This is an extremely complicated modeling exercise, although parts of it are relatively straightforward. For example, the sampling probabilities for the ACS and the long form are known. The last factor, the ACS multivariate response structure, would be very difficult to address, particularly since there is no information about how responses at the level of individual housing units change over time. Therefore, one would have to accomplish the modeling of this factor at some higher level of aggregation. The fitting of such a model would likely require computational methods, such as Markov chain Monte Carlo sampling, to estimate posterior means, posterior variances, and posterior quantiles and to replicate posterior predictions: that is, make multiple imputations.

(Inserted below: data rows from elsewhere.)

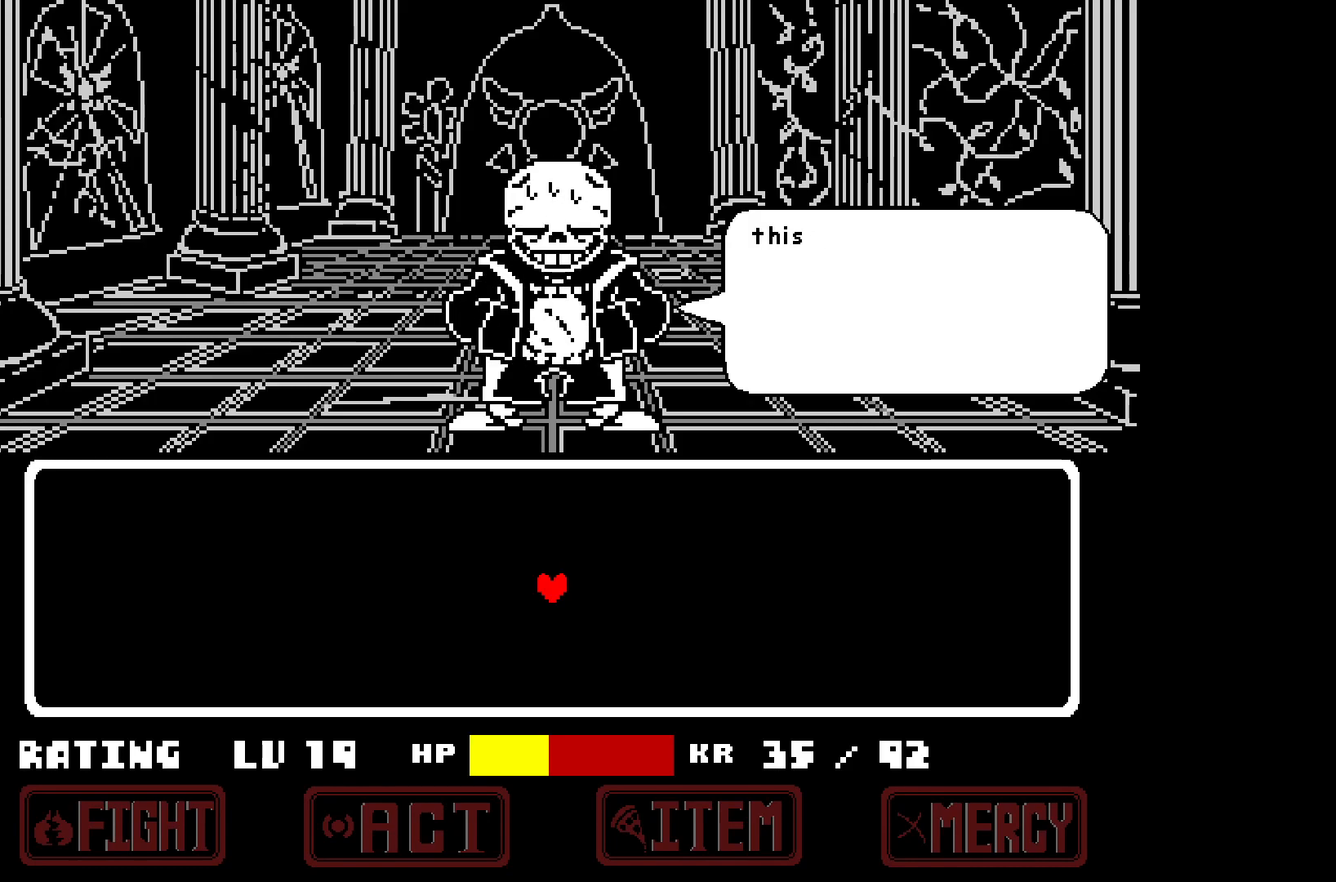
{"keys": [], "events": [[217, "x", "down"], [333, "x", "up"]]}
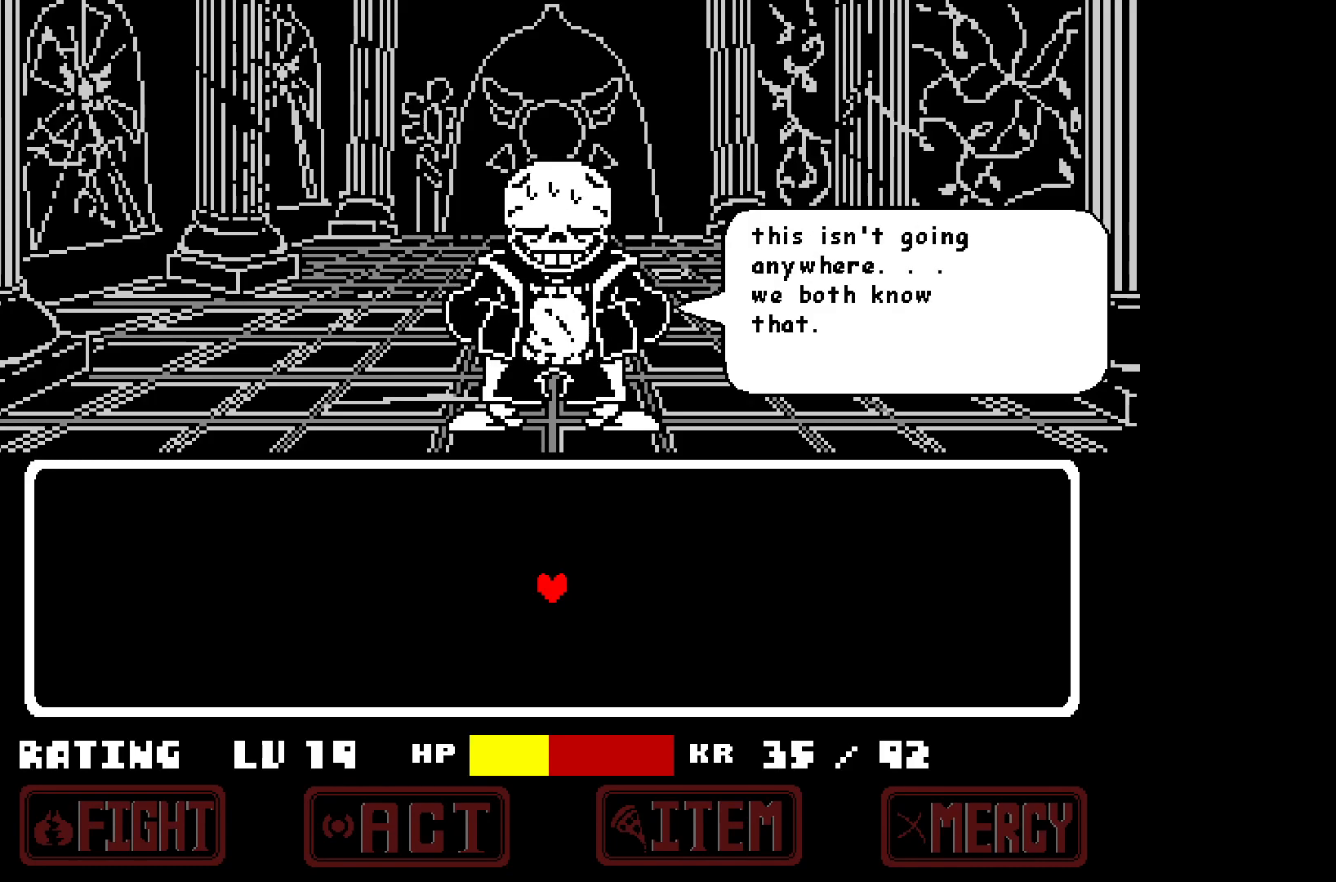
{"keys": ["x"], "events": [[133, "z", "down"], [267, "z", "up"], [500, "x", "down"]]}
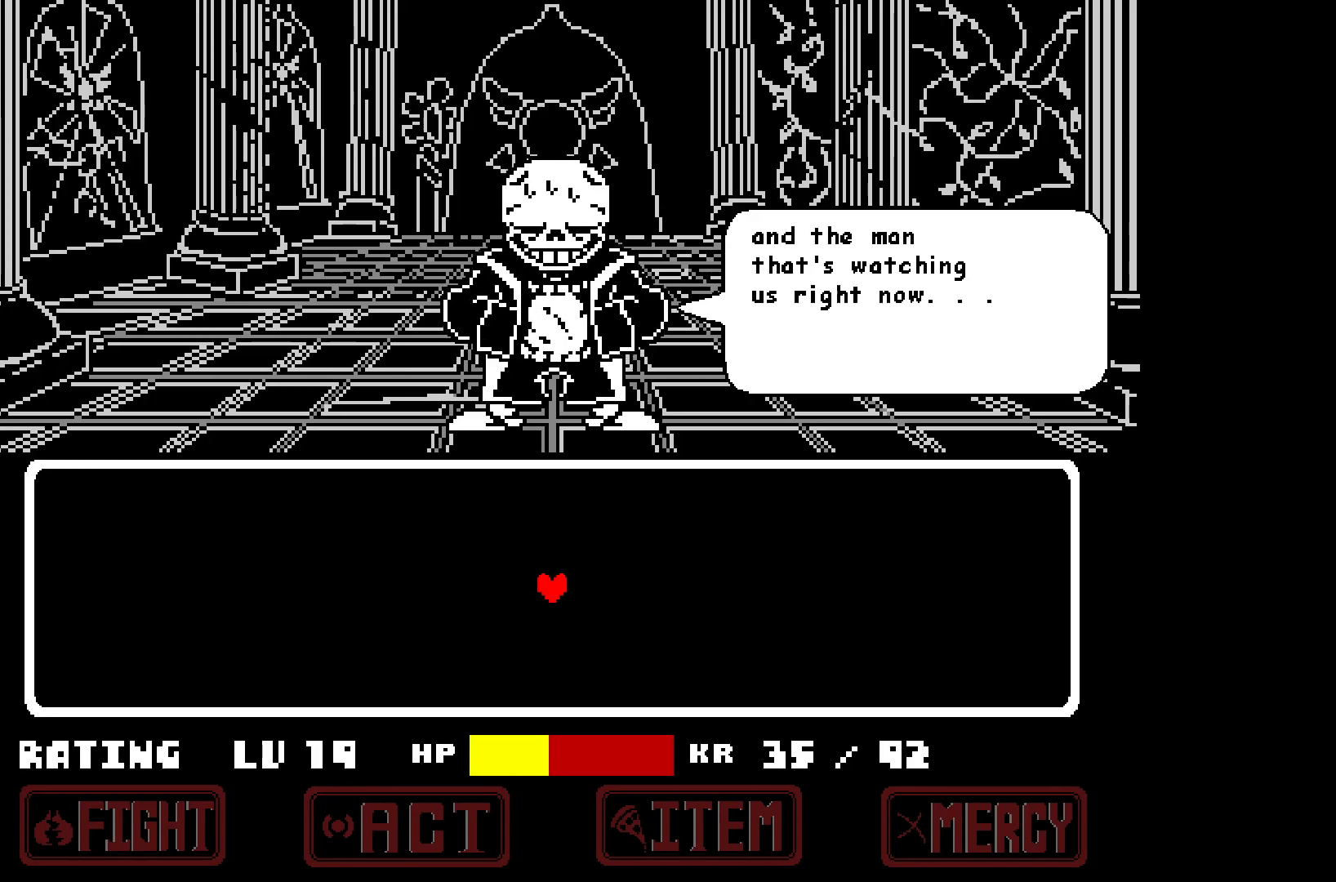
{"keys": ["z"], "events": [[133, "x", "up"], [433, "z", "down"]]}
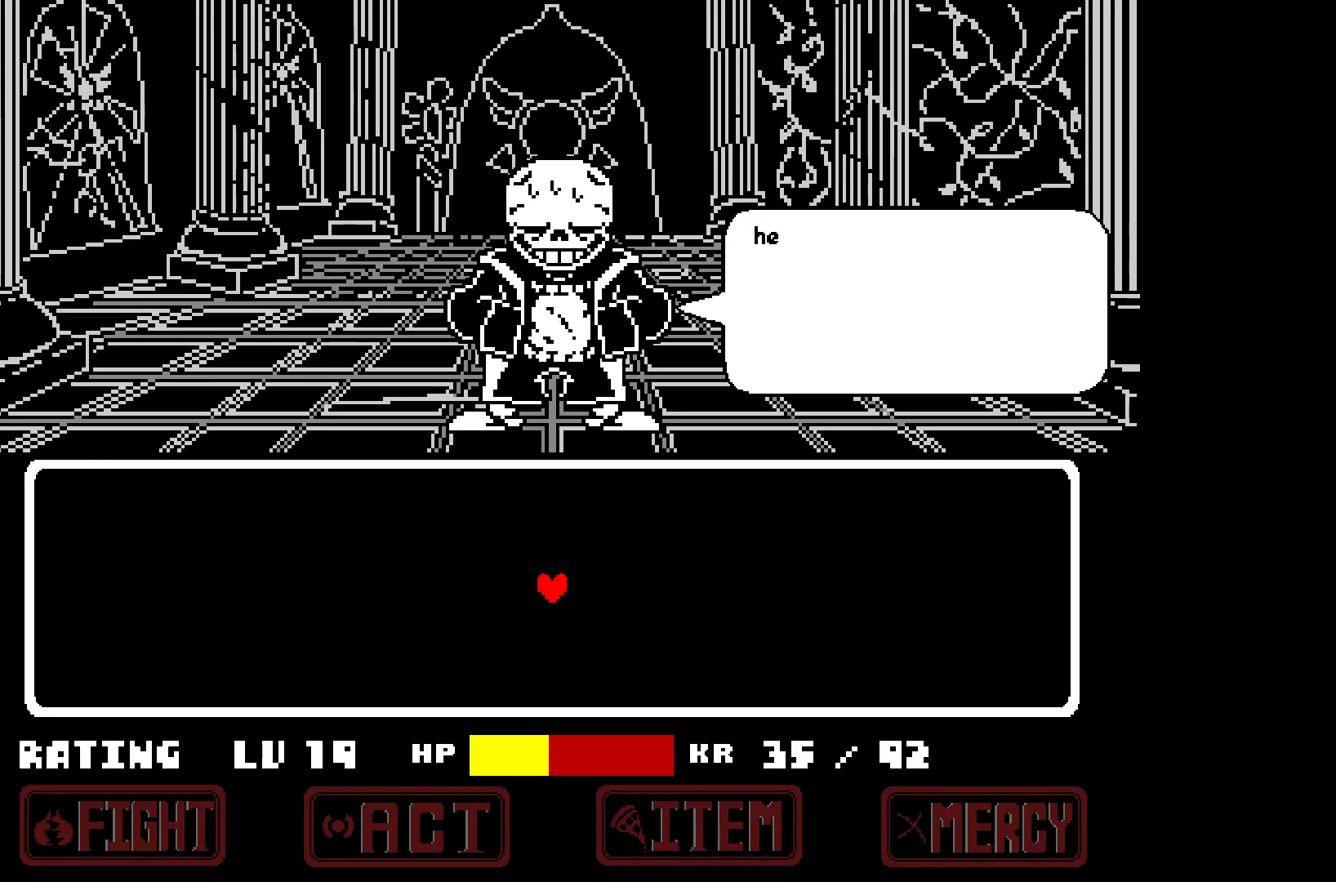
{"keys": ["x"], "events": [[67, "z", "up"], [400, "x", "down"]]}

There are at least two possibilities for the structure of the resulting imputed dataset. The first is to impute an ACS record for each long-form record, which would permit direct comparison of estimates at low levels of aggregation. There would also be the opportunity of making direct comparisons at the level of individual households. A second possibility would be to create a pseudo-ACS 2000 data set by augmenting the 700,000 ACS household records to get to the full ACS implementation sample size. This approach might require some weights to reflect information on the long form, and one might need replicates to capture variability, but it would support longitudinal analysis.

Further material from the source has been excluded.